Pull out every line in the data that has the string "lines" in it.

# Task input
- - - - -
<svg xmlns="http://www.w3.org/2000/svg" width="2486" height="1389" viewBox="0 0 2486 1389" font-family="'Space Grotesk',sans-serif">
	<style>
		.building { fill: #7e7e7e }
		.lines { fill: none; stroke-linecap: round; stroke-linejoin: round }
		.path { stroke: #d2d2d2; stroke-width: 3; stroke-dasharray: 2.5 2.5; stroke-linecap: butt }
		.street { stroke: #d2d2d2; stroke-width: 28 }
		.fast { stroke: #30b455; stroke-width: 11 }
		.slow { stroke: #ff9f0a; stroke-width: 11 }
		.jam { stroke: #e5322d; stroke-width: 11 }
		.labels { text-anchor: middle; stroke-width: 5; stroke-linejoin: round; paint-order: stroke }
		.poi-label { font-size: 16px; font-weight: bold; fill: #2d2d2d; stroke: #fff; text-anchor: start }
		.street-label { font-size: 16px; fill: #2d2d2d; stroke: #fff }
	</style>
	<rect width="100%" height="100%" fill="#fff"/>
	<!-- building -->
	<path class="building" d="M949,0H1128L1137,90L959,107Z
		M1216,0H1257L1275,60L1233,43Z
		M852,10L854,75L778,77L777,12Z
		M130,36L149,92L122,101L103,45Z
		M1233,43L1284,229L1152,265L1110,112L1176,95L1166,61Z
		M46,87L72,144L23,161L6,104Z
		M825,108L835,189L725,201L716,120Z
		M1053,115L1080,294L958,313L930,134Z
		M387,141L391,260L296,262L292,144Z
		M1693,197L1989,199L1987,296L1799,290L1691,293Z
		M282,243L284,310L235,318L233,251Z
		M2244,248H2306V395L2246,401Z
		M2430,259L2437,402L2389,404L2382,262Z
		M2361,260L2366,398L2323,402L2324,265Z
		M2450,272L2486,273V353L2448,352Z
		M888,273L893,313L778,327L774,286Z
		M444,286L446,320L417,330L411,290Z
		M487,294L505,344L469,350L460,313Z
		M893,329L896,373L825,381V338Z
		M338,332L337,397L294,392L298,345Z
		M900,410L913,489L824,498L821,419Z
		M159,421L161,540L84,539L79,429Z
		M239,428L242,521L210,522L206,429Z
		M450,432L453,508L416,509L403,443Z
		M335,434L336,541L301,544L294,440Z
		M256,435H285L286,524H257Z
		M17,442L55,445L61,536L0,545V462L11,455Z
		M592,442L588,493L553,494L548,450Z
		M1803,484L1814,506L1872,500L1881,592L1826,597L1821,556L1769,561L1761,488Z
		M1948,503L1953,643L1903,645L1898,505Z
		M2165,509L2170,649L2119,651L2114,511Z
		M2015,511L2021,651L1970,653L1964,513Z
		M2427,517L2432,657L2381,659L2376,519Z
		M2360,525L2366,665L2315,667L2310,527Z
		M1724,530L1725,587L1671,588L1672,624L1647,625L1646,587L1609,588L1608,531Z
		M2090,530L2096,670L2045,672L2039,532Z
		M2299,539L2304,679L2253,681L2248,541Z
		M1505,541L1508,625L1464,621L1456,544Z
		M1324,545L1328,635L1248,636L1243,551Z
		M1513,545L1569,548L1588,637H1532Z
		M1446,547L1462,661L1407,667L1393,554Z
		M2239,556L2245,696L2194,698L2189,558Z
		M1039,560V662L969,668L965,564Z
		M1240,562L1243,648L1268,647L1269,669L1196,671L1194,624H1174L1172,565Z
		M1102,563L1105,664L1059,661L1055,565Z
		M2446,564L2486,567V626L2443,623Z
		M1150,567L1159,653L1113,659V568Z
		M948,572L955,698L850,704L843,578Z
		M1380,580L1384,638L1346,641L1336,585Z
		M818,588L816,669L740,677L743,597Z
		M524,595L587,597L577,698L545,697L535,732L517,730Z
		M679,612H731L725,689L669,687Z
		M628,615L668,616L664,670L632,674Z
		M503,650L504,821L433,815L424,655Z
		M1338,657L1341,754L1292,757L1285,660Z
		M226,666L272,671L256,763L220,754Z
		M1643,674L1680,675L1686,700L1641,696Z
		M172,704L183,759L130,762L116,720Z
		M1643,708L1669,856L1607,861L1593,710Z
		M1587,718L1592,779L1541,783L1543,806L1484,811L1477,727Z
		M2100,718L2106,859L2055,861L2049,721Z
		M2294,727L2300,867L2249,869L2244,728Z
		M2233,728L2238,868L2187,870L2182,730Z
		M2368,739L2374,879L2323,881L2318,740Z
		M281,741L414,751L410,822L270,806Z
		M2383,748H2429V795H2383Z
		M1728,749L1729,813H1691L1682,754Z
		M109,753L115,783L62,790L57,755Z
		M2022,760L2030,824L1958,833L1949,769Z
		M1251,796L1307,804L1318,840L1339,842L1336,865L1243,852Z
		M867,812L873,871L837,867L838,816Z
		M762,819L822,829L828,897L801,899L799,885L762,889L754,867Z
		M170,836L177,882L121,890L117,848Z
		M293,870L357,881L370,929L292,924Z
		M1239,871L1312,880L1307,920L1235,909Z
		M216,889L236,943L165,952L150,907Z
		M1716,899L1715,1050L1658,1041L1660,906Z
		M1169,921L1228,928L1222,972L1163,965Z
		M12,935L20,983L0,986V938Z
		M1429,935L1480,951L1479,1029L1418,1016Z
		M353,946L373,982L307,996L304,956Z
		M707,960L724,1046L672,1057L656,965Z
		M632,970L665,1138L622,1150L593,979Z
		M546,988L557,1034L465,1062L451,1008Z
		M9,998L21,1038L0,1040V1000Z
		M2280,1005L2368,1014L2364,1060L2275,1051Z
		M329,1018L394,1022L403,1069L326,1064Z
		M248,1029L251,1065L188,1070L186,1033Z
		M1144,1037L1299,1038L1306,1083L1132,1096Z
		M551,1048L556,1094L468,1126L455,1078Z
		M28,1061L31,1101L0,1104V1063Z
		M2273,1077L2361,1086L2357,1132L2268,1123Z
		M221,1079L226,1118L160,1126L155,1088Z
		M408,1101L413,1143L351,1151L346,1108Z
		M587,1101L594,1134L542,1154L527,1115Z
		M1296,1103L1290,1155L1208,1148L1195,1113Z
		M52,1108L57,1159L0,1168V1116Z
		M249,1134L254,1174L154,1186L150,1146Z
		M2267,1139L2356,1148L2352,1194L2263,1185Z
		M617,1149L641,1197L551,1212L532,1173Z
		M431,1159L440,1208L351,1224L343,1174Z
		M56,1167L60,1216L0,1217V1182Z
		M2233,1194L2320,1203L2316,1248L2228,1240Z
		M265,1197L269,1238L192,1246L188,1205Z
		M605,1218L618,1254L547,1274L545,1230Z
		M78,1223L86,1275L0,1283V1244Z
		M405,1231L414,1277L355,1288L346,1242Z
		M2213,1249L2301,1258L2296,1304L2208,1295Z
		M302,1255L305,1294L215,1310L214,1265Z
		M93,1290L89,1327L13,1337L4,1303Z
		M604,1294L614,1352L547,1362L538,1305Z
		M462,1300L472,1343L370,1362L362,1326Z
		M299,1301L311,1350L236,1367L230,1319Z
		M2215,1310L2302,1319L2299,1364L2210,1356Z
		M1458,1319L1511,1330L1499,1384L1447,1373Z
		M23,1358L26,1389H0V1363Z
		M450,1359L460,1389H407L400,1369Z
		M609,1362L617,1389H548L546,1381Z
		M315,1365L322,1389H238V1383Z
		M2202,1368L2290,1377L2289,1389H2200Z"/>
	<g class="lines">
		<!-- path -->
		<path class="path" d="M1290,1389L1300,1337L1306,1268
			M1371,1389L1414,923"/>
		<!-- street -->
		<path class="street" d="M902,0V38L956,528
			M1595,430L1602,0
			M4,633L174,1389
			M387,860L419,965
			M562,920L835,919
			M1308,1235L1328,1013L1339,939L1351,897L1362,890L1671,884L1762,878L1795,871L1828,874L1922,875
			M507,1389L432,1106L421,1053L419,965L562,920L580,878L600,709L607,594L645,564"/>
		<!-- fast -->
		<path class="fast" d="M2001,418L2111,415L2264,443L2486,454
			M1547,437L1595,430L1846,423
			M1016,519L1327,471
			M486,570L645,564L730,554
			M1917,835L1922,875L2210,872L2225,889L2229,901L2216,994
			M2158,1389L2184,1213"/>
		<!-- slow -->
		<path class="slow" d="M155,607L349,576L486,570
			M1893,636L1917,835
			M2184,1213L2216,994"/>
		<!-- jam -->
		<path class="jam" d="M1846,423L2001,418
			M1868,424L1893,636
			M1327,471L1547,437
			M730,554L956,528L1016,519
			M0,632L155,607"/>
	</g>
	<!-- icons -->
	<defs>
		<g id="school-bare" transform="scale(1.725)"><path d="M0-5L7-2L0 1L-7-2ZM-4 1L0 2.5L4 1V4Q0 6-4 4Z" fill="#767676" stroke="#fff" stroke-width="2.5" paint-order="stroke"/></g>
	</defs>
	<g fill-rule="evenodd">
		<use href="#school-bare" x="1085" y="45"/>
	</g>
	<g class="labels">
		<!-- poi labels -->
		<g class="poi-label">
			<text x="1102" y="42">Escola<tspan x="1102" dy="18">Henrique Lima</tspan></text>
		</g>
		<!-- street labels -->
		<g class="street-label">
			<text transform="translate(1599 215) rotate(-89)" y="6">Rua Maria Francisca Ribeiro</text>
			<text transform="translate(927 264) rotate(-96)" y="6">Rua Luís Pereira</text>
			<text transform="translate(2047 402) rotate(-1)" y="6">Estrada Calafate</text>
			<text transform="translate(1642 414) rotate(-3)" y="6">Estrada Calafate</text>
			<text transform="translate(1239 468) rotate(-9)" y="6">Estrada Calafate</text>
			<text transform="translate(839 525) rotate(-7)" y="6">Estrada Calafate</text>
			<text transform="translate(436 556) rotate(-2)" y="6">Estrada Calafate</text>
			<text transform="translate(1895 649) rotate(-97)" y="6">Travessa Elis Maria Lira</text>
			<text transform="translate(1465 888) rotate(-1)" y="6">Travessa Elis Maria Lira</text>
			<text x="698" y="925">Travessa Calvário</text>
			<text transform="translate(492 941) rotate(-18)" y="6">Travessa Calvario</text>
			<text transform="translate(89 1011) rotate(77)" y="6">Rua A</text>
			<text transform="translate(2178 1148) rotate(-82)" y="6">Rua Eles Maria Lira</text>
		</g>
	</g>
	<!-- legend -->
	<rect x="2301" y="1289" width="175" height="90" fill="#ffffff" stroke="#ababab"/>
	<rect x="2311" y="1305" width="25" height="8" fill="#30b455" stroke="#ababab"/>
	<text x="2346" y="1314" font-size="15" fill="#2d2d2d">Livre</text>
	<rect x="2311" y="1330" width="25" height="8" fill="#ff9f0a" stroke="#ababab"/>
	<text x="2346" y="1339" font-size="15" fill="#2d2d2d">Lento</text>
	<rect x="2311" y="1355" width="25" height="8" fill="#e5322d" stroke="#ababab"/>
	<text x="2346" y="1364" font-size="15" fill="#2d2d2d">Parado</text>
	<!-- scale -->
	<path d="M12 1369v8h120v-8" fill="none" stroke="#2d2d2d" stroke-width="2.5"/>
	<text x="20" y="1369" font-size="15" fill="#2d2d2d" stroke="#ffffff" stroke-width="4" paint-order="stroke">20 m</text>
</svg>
- - - - -
# Completed task
		.lines { fill: none; stroke-linecap: round; stroke-linejoin: round }
	<g class="lines">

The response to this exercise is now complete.